For i = 1,2, ..., N / 2

And all bow-shaped voids have their longitudinal axis with an angle D ₁ in relation to one of the axes of the input and output waveguides, and therefore the number of parameters necessary to define a spinner conformed by N sections, being N an even number is 7 * N / 2.

5.- Polarization spinner according to claim 3, characterized in that in case the number of sections (1) of the spinner is N, N being an odd number the parameters defining the voids (2) in the form of a bow tie Each of the sections would be:

For i = 1,2, ..., (N-I) / 2

and all bow-shaped hollows have their longitudinal axis with an angle B ₁ relative to one of the axes of the input and output waveguides, while the bow-shaped hollow of the section (N + l) / 2 has the following parameters. R-9- (N + l) / 2 Rb _{(N + l)} / ₂ La (N + l) / 2 Lb (N + l) / 2 LC (N + l) / 2

E (N + l) / 2

And it is turned β / 2 ° in relation to any of the axes of the input and output guides.

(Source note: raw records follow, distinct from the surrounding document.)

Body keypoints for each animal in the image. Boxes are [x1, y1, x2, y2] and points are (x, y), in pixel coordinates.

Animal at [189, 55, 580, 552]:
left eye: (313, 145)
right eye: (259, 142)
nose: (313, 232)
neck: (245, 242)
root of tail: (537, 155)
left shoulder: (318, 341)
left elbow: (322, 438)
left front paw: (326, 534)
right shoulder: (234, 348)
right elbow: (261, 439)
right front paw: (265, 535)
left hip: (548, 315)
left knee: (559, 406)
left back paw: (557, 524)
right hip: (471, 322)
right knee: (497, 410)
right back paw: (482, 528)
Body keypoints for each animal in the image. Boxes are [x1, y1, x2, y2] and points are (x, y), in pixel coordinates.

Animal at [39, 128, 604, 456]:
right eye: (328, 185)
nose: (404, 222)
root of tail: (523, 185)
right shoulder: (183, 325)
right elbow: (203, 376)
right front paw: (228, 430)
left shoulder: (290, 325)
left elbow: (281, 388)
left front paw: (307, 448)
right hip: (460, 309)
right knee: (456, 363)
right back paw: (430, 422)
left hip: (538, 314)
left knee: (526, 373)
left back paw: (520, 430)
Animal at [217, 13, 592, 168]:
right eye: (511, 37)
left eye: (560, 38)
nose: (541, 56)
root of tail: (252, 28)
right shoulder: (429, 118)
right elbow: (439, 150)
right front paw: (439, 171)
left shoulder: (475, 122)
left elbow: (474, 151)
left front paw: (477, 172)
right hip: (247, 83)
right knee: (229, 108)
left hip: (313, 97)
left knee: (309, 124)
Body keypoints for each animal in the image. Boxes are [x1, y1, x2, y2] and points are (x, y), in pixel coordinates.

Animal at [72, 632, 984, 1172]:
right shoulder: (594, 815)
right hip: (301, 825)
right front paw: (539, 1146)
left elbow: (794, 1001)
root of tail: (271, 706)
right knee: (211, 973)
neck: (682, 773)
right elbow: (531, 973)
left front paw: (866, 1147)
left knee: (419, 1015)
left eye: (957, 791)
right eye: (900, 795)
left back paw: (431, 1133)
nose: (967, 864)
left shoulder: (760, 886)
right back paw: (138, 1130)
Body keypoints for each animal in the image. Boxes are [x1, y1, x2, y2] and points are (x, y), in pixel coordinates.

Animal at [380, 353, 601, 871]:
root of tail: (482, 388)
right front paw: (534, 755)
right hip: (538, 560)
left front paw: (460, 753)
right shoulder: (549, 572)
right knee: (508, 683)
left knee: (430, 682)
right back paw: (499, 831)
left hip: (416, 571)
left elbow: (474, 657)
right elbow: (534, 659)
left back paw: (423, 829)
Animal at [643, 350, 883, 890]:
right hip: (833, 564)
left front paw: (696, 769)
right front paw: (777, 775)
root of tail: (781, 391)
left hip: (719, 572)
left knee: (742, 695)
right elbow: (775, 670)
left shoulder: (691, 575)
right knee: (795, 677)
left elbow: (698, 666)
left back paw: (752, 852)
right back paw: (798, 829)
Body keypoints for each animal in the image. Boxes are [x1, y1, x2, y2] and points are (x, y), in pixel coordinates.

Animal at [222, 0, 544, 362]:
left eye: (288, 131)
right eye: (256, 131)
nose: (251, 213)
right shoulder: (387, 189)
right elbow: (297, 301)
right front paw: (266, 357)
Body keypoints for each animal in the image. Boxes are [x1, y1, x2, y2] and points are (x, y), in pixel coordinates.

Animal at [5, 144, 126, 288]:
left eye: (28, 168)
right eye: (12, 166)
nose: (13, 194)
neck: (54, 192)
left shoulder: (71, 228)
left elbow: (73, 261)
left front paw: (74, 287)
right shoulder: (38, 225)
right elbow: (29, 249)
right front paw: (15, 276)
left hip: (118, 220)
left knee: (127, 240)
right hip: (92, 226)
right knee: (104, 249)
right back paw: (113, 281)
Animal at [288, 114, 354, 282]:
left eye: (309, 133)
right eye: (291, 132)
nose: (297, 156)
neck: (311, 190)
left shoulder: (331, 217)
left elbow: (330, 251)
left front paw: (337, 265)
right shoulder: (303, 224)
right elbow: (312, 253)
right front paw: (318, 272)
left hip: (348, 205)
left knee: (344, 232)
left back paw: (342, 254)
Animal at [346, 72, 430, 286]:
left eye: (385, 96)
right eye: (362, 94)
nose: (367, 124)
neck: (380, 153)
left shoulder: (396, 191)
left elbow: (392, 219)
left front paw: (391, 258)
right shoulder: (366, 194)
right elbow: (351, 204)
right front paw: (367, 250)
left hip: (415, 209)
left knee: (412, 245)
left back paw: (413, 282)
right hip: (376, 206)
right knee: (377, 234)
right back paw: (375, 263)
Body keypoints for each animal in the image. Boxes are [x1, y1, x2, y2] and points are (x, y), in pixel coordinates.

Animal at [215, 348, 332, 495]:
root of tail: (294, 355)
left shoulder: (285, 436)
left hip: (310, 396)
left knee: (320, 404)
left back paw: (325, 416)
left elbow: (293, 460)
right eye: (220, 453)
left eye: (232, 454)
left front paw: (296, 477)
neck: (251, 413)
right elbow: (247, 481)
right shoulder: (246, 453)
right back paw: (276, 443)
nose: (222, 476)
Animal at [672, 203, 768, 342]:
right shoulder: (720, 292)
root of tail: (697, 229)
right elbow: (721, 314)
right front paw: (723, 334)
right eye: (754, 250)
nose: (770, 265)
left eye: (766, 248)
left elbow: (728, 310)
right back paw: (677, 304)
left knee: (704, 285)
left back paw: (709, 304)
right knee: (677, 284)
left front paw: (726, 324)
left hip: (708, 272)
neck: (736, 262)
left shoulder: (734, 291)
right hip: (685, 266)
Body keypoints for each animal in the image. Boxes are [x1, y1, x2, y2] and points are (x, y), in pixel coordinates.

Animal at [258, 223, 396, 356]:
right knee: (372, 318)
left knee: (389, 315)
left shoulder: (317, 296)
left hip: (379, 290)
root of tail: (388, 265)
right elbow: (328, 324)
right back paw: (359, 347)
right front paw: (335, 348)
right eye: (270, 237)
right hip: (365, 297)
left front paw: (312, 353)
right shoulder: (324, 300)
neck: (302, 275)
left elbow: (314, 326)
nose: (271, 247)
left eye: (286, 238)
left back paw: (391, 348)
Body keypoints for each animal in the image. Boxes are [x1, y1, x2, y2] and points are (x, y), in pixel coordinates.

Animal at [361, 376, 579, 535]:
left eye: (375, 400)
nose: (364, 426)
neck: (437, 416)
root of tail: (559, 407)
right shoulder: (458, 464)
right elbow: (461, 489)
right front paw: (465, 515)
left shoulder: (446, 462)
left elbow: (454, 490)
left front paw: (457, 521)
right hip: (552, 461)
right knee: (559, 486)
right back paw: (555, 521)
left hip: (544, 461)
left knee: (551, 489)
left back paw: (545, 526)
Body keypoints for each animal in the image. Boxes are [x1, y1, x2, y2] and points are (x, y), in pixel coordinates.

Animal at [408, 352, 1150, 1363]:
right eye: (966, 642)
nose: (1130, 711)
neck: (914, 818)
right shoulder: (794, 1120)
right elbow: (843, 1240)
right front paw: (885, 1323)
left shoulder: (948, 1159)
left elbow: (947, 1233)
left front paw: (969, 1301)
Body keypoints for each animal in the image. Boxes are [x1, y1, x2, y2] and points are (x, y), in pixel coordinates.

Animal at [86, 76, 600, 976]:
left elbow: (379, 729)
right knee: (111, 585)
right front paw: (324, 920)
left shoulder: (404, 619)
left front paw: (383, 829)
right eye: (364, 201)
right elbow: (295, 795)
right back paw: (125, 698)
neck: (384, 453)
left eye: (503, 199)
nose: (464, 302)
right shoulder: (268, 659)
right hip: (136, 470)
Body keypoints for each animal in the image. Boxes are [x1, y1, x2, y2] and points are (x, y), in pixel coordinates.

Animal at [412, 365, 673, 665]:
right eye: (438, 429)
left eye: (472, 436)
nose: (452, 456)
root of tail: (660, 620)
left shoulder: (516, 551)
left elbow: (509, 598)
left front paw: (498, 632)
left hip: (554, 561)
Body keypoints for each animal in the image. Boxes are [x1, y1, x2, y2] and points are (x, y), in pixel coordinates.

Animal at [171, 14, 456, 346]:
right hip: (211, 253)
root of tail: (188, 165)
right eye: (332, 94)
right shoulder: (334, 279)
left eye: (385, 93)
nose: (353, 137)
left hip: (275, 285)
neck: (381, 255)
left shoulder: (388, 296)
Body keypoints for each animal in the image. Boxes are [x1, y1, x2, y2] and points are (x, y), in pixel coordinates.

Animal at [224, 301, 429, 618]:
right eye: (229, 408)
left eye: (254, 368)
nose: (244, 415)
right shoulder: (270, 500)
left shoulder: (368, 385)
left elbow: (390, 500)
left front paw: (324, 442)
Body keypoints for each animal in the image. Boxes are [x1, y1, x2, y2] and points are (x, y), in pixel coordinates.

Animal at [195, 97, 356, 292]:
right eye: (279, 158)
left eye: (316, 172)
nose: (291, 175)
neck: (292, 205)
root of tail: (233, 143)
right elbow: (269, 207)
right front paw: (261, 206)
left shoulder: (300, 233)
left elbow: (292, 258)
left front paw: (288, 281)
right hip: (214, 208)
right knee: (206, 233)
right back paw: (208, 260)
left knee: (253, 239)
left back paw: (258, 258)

Therefore the number of parameters necessary to define a spinner consisting of N sections, where N is an odd number is 7 * [(N + l) / 2] -l

6. Rotator according to any of the preceding claims characterized in that the sections that make up the rotator have a series of perforations, where the four oblong perforations (8) of the vertices are for the passage of fixing screws, while the Perforations (9) are to facilitate the alignment of the sections.